Calories, Calories, Calories
In recent years, obesity has been a national concern, since it has been associated with serious conditions like cancer, heart disease, and type 2 diabetes. Controlling total calorie intake is essential to maintaining ideal body weight. If you are trying to lose weight, you will need to expend more calories than you take in. This means getting plenty of exercise and cutting down on foods high in calories.
So how many calories should you be consuming? This depends on several factors, such as age, gender, height, weight, and physical activity level. To keep calories under control, you want to focus on eating foods full of many nutrients, especially potassium, fiber, vitamin D, and calcium. You may want to talk with your doctor or a registered dietitian about an eating plan that is right for you. In general, try to keep calories in check. Aim to meet calorie needs, but not exceed them. Reducing portion size and eating more meals at home are great ways to avoid exceeding calorie needs. In addition, eating foods high in nutrients but lower in calories can help.
Foods to Enjoy
Eat a lot of vegetables and fruits. Fresh fruits and vegetables are lower in calories compared to processed foods. Focus on color when eating fruits and vegetables. Dark green, red, and orange vegetables are especially packed with good-for-you nutrients. When preparing a meal, try and fill half your plate with fruits and vegetables.
Eat a lot of whole grains. Examples of whole grains are brown rice, oatmeal, bulgur, and whole-wheat pasta.
Drink more milk. Focus on low-fat or fat-free milk, cheese, and yogurt.
It is okay to eat certain fats. Some fats are okay to consume in moderation. These are monosaturated or polyunsaturated fats, which are found in foods like nuts and fish.
Power up on protein. Seafood, lean meats, poultry, beans, and soy products are good sources of protein. Be sure to choose protein foods that are low in saturated fat and calories.
Food to Eat Less
Limit refined grains. Examples of refined grains are white bread, corn flakes, grits, regular pasta, and white rice. These foods tend to be high in calories and sugar but low in fiber.
Limit foods containing added sugars. This includes sugar-sweetened drinks.
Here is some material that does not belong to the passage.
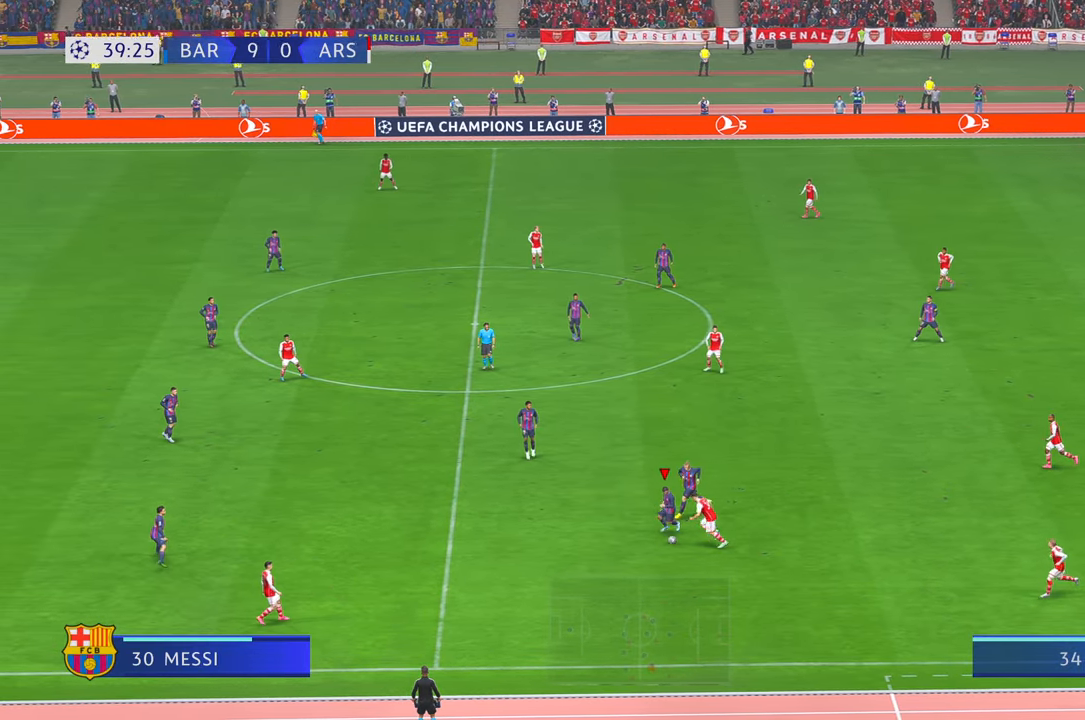
{"dt_ms": 500, "buttons": [], "left_stick": "left", "right_stick": "center", "events": [[116, "left_stick", "down-right"], [233, "left_stick", "center"], [383, "left_stick", "left"]]}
Limit foods high in saturated fats. This includes certain kinds of meat and dairy products (eg, whole milk, cream, and butter). Less than 10% of calories should come from saturated fats.
Keep trans fat consumption as low as possible. You can do this by limiting foods containing solid fats and partially hydrogenated oils, such as margarine and baked goods.
Limit foods that are high in cholesterol. Guidelines suggest that Americans limit their cholesterol intake to less than 300 milligrams (mg) a day, 200 mg per day for those at high risk for heart disease.
Limit salt intake. Too much of it can increase your risk for high blood pressure, which can lead to kidney damage, heart disease, and stroke. On a daily basis, adults should consume no more than 2,300 mg of sodium. The amount is much less—1,500 mg—if you are 51 years older or older; African-American; or have chronic kidney disease, diabetes, or high blood pressure.
If you drink alcohol, try to minimize the amount you drink. Women should consume no more than one alcoholic drink a day, while men should consume no more than two drinks a day. Also, keep track of the calories in each drink. Mixed drinks tend to have higher calories.
Preparing Your Plate
Remembering which foods to limit, and which to eat more of, may be daunting. To help you remember, the United States Department of Agriculture created a simple image of a sectioned plate as a guideline for healthy eating. The MyPlate guidelines emphasize nutrient-dense foods and beverages, such as vegetables, fruits, whole grains, fat-free or low-fat milk, beans, and nuts. If remembering how much and what to eat is a chore, you can just keep these simple things in mind to ensure that you are eating well when you sit down for a meal:
- Fill half your plate with fruits and vegetables.
- When eating grains, make sure half your grains are whole grains.
- Choose fat-free and low-fat (1%) milk products.
- Avoid oversized portions.
- Enjoy your food, but be mindful of how much you are eating. Eat less.
- Drink water instead of sugary drinks.
- When cooking, limit the amount of salt you add to the recipe. And when sitting down for a meal, limit the amount you sprinkle on your food.